No time for peace of mind?

Life is harried, hurried and overwhelming – at least according to the marketing guys over at Loyola Press. The Jesuit-run publishing house recently launched an 3-minute retreat application for the iPhone and iPod touch to help folks take a break, anywhere, anytime (as long as it isn’t while you’re driving!) from the concerns and pressures of the world. Take a look at it here. (For folks w/out an iPhone, you can take part in the retreat online, here. People who don’t have access to the Internet apparently have to do a regular in-person retreat.)

Leave it to the Jesuits (aka: The Society of Jesus) , who, like all religious order priests take a vow of poverty, to come up with an app for the most expensive phone out there. I know it is an outreach, and they are probably thinking that people with the iPhone are so busy multitasking that they are unlikely to take a break and thus need these reminders. (Imagine the calendar of a CEO: Staff meeting at 8; press conference at 9; solve Major Problem at 10; 3-minute retreat at 11; board meeting at 11:04 …) Or, they are just doing what Jesuits have done for ages: Going where the people are, and right now, people are more likely to do a virtual retreat than show up at a retreat house.

But still, it seems so ironic, especially for a religious order who has as one of its touchstones the 8-day silent Ignatian retreat (which is actually a truncated version of the really intense 30-day retreat). On the other hand, the world is so busy very few people can take the time to make even a weekend retreat nowadays, much less an 8 or 30-day one. And any silent time – even if it is filtered through technology – is better than no silent time at all.

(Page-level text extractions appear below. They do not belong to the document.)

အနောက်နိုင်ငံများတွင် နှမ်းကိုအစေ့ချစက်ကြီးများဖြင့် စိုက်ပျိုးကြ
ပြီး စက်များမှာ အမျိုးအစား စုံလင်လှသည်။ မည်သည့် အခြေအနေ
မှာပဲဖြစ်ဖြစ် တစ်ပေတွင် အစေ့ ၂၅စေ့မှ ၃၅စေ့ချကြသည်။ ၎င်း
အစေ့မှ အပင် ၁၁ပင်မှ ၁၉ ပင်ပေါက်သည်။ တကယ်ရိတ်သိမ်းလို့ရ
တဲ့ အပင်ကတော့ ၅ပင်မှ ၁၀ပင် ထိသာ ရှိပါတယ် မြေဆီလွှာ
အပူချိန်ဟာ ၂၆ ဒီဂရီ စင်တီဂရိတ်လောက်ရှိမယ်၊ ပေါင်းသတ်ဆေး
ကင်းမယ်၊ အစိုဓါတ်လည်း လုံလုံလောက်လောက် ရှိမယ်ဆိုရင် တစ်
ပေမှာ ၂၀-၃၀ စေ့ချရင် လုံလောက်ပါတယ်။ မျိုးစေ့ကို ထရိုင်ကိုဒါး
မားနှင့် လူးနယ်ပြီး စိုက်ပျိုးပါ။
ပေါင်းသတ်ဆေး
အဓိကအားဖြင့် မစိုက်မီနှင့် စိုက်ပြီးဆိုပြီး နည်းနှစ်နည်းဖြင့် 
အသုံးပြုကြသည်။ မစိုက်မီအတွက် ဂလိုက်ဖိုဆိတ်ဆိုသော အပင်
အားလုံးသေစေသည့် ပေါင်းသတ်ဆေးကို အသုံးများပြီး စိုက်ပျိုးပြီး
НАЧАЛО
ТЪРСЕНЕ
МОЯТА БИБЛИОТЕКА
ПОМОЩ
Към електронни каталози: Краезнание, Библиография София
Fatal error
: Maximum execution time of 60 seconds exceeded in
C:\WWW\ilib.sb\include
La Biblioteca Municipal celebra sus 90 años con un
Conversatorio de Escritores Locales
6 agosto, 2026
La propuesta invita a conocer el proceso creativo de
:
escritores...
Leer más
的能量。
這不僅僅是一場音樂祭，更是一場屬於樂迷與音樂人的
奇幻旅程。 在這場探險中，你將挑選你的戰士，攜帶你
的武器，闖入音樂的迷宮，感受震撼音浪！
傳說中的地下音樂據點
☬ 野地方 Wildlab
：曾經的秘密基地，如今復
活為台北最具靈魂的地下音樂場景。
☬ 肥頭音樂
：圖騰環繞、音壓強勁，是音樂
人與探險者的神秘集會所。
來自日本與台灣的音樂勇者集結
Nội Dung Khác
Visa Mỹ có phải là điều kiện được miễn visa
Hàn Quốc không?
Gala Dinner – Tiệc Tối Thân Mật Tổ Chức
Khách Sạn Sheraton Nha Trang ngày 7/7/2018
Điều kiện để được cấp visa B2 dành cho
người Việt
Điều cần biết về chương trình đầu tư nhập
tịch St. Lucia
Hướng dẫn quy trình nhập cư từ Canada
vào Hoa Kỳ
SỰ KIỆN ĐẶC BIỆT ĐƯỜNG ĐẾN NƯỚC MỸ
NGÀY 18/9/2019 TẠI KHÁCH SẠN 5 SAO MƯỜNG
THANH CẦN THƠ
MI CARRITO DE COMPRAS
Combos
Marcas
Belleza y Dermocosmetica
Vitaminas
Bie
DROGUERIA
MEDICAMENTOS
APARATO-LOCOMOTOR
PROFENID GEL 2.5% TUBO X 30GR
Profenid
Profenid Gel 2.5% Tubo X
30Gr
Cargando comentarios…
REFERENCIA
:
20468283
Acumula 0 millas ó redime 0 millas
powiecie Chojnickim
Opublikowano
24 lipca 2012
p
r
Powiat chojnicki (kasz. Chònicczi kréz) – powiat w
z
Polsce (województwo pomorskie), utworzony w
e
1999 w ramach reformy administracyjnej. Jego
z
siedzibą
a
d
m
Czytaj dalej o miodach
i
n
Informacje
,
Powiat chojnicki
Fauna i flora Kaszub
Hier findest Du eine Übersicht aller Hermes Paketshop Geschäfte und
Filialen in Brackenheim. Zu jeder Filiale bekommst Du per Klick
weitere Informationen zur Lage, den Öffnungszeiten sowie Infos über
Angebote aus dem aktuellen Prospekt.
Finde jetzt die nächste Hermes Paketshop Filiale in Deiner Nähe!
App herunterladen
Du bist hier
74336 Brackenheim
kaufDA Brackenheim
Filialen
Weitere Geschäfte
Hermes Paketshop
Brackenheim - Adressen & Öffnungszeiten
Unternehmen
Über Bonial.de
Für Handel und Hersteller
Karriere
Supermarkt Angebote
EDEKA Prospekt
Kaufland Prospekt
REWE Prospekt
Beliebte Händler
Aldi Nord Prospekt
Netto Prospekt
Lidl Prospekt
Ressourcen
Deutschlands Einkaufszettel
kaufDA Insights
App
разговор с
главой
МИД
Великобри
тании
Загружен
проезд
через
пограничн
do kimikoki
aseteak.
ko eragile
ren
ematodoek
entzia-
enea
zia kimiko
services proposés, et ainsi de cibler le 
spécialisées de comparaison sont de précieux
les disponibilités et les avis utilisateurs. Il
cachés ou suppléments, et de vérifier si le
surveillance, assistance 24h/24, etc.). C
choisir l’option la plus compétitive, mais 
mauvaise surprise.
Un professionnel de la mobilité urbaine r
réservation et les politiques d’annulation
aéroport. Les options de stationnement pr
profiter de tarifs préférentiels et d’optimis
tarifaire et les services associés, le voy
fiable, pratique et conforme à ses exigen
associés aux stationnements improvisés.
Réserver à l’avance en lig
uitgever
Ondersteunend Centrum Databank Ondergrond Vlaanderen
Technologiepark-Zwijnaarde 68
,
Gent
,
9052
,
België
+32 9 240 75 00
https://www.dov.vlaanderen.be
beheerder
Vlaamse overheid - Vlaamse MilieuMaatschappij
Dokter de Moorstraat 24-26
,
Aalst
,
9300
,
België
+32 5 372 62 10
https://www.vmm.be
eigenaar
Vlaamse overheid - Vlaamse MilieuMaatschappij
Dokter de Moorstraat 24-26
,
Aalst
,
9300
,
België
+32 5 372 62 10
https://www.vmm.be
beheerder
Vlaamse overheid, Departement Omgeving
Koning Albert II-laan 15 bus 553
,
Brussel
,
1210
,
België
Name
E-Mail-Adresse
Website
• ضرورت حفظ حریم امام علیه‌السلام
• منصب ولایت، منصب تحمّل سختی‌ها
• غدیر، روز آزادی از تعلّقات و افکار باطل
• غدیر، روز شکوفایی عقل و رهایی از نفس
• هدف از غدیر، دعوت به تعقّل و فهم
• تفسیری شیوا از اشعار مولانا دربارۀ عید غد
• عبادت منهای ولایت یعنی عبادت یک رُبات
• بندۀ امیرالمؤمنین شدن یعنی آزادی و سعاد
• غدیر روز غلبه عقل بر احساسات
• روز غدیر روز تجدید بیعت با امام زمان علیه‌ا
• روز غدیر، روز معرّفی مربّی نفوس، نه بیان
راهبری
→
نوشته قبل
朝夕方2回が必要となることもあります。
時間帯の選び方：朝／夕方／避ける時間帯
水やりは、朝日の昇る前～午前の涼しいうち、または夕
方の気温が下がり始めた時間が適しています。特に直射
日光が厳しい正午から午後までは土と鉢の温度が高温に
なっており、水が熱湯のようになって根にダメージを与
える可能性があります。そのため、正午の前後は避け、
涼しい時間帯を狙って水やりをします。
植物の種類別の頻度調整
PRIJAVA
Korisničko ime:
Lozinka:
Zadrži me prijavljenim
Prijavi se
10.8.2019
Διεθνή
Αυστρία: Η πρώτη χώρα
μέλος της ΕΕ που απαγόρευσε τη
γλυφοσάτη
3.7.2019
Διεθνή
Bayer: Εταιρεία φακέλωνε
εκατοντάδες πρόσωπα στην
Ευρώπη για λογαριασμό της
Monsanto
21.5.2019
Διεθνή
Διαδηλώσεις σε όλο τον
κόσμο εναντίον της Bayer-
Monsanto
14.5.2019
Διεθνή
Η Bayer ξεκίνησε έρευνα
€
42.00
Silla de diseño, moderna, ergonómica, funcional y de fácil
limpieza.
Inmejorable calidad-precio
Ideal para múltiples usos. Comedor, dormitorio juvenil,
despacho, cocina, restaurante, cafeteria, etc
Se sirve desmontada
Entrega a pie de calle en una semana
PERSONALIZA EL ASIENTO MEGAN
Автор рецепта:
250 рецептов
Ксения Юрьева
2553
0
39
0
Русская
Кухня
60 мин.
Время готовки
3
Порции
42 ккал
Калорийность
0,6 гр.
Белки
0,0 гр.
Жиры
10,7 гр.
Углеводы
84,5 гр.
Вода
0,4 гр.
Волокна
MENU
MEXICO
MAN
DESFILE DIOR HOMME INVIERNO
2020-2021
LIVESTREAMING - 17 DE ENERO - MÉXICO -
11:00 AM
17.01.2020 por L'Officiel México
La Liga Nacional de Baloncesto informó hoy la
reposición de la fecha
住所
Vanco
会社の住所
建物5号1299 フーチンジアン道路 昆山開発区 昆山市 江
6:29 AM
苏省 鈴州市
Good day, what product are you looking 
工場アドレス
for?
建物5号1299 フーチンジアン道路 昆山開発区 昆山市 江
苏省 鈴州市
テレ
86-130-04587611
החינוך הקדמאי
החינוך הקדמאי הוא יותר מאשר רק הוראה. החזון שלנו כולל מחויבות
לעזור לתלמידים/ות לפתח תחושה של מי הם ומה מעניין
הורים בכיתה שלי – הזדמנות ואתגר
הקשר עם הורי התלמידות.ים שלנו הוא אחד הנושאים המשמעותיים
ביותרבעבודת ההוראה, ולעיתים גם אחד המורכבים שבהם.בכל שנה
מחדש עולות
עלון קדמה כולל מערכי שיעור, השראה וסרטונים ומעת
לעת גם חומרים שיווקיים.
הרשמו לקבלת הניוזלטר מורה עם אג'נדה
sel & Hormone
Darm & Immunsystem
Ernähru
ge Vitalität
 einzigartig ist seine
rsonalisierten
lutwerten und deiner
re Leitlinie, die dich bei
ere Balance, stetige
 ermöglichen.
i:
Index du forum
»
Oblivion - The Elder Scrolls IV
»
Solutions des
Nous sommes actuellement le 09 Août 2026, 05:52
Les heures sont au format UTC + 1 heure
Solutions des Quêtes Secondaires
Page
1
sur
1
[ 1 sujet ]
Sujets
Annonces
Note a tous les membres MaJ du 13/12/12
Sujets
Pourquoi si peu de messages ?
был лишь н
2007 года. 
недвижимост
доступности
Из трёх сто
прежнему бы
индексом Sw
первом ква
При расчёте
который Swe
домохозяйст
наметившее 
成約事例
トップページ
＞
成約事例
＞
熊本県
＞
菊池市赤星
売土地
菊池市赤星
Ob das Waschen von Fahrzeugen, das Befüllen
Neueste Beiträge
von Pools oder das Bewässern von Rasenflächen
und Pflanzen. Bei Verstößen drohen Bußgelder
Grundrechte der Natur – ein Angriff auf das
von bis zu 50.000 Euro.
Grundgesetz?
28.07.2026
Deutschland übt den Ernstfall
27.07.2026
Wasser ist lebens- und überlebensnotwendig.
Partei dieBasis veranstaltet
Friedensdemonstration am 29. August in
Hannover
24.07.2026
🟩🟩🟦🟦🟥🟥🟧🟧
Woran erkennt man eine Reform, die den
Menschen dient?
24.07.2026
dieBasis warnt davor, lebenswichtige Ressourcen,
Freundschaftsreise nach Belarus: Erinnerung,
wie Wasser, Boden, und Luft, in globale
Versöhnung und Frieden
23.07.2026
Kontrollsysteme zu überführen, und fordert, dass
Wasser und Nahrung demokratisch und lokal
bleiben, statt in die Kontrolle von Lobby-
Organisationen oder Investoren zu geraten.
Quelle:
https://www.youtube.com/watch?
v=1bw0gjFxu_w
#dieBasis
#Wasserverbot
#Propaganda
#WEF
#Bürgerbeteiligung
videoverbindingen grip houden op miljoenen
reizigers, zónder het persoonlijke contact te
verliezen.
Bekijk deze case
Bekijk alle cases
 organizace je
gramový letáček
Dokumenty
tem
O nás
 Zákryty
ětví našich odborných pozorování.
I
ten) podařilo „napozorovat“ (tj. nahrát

If you are up for a weekend retreat, the local Redemptorist-run retreat house in beautiful Picture Rocks offers a plethora of them, as well as hermitages you can rent to just have some silent space away from the noise and business of your life. Having attended some half-day activities there, I can attest that the people are peaceful and friendly, the chapel is gorgeous, the petroglyphs and hiking trails inspiring and the food is great. For those among you of a Buddhist bent, there are Zen Sesshin and public sittings offered frequently through the Pathless Path program, run by a priest who is also a Zen Master in The Diamond Sangha, which is a blending of the Rinzai and Soto schools of Zen.